### RECORDS FOR THIS EXERCISE
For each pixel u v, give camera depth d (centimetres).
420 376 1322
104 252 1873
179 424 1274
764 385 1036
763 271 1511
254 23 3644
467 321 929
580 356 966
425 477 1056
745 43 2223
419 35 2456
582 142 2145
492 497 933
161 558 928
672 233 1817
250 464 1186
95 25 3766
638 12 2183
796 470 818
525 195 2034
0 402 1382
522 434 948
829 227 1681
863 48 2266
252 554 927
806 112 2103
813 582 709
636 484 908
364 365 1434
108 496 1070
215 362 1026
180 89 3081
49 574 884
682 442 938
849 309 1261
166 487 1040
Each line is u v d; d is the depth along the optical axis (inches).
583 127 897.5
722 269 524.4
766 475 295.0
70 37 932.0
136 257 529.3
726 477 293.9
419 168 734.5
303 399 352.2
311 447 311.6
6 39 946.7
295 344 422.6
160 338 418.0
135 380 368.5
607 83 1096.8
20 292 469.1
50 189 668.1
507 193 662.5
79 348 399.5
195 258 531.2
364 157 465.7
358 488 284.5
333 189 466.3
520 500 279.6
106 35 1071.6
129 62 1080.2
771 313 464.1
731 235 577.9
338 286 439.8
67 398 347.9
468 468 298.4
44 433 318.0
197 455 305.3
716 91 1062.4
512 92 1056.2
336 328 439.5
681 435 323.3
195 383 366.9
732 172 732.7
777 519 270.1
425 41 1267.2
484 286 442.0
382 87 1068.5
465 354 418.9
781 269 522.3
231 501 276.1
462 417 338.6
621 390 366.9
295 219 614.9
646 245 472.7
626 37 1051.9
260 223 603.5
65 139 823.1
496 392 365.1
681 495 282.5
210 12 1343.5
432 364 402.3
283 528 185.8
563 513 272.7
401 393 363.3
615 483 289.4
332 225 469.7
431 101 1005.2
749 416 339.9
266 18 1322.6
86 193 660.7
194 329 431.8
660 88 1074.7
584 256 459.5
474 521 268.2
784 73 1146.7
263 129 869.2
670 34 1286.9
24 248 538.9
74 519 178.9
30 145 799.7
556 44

### WORK INSTRUCTION
Starting at the line that contains "295 219 614.9", copy every line down to the last line of the records above, exactly as written.

### YOUR SOLUTION
295 219 614.9
646 245 472.7
626 37 1051.9
260 223 603.5
65 139 823.1
496 392 365.1
681 495 282.5
210 12 1343.5
432 364 402.3
283 528 185.8
563 513 272.7
401 393 363.3
615 483 289.4
332 225 469.7
431 101 1005.2
749 416 339.9
266 18 1322.6
86 193 660.7
194 329 431.8
660 88 1074.7
584 256 459.5
474 521 268.2
784 73 1146.7
263 129 869.2
670 34 1286.9
24 248 538.9
74 519 178.9
30 145 799.7
556 44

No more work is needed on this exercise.